Les défaillances en France en forte hausse

Pas moins de 30 457 liquidations judiciaires ont été ouvertes (en hausse de 47,9 %) en 2022 et 8 879 (+44,8 %) au cours du quatrième trimestre.

Depuis 2020, ces liquidations concentrent les trois quarts des jugements prononcés, contre les deux tiers avant Covid.

Bruno De Moura Fernandes, notre responsable de la recherche macroéconomique, analyse les défaillances des entreprises pour l’année écoulée, et délivre les perspectives attendues pour 2023.

 

Quelles sont les évolutions en termes de restructuration d'entreprises ces dernières années ?

En matière de défaillances, nous avons remarqué une remontée progressive de leur nombre, alors qu’en 2021 de façon contre intuitive, nous en avons enregistré moins. Cela s’explique notamment par les aides de l’État accordées aux entreprises. Qu’il s’agisse du fonds de solidarité, des PGE, ou du chômage partiel... Cette année-là, leur nombre a chuté. Nous nous attendons à un retour progressif à la normale. Avec 41 092 procédures ouvertes en 2022, les défaillances d’entreprises accusent une hausse exceptionnelle de près de 50 % par rapport à 2021. Le nombre global de procédures reste toutefois inférieur de 10 000 par rapport aux niveaux de 2019.

En 2023, celles-ci vont continuer à augmenter, probablement au-dessus des chiffres de 2019. En début d’année 2022, les entreprises avaient beaucoup de trésorerie. Mais pour 2023, nous sommes dans l’attente des remboursements de PGE.

Par ailleurs, le coût de l’énergie reste élevé, les coûts de financement aussi, notamment à cause des taux d’intérêt particulièrement élevés sur les nouveaux crédits. Enfin, à leur tour, les salaires augmentent de 3,8 % au troisième trimestre.

 

Les PGE à rembourser, mais aussi l’inflation, le coût de l’énergie et des matières premières peuvent-ils nuire à la pérennité des entreprises et si oui à quel point ?

Désormais, les aides sont bien plus ciblées que durant la pandémie. Par conséquent, les entreprises « zombies » ne tiendront pas. La pérennité des petites entreprises les plus fragiles est en cause. Nous constatons une hausse des défaillances principalement des TPE et PME. Si le retour aux normes d’avant Covid s’amorce depuis un peu plus d’un an maintenant, l’augmentation des défaillances s’accélère de manière alarmante pour les PME dont plus de 3 000 ont défailli en 2022 dont un tiers sur le seul quatrième trimestre.

Concrètement, ménages et entreprises ont bénéficié des aides liées à la crise énergétique. Au moment du Covid, elles s’élevaient à environ 10 % du PIB contre 4 % aujourd’hui Soulignons que l’essentiel des défaillances concerne les TPE. La part des entreprises qui font moins de 250 000 euros de chiffre d’affaires s’élevait à 86 % au mois de novembre 2022.Enfin, les grands groupes, qui font plus de 10 millions d’euros de chiffre d’affaires, ne représentent que 0,3 % des défaillances.

 

Certains secteurs sont-ils plus touchés que d’autres, si oui lesquels et pourquoi ?

Effectivement, les défaillances progressent fortement dans le secteur de l’agroalimentaire, qui rassemble les agriculteurs, les boulangers, ou encore l’épicerie. Cela s’explique par la hausse des coûts des matières premières, notamment le prix des céréales.
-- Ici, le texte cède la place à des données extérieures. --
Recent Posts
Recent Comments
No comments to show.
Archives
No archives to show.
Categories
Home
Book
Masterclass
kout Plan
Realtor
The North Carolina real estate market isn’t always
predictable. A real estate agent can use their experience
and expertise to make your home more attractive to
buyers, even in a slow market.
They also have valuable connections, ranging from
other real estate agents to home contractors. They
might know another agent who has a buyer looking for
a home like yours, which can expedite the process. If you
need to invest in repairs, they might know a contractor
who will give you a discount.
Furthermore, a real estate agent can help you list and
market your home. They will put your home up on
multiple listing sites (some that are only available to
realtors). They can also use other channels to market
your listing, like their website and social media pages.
Et dans le secteur de l’industrie, elles ont rapidement augmenté de 68 %, soit 3 083 procédures ouvertes dont 1 314 en agroalimentaire, parmi lesquelles 874 boulangers-pâtissiers, soit 124,7 % de hausse. Les services aux particuliers ne sont pas épargnés: 4 349 établissements dans le domaine de la restauration ont défailli en 2022, c’est 112,7 % de plus qu’en 2021.

Sur le dernier trimestre, le rythme ne faiblit pas non plus à +108 %. Les salons de coiffure et de beauté eux aussi ont été sérieusement touchés.

Par ailleurs, les secteurs à forte consommation d’énergie comme les transports, la chimie, le plastique, le ciment et les métaux sont particulièrement vulnérables dans cet environnement de prix de l’énergie durablement élevés. Enfin, le secteur du retail est affecté du fait de l’inflation. Celle-ci diminuant le pouvoir d’achat des Français, nous craignons de voir un grand nombre d’entreprises défaillantes en 2023. Cela a déjà été le cas de Camaïeu ou encore Go Sport. Le secteur de la construction est également concerné par la hausse des taux d’intérêt des crédits immobiliers, liée au resserrement monétaire de la BCE. Cela est d’autant plus préoccupant que le secteur concentre historiquement entre 25 et 30 % de défaillances.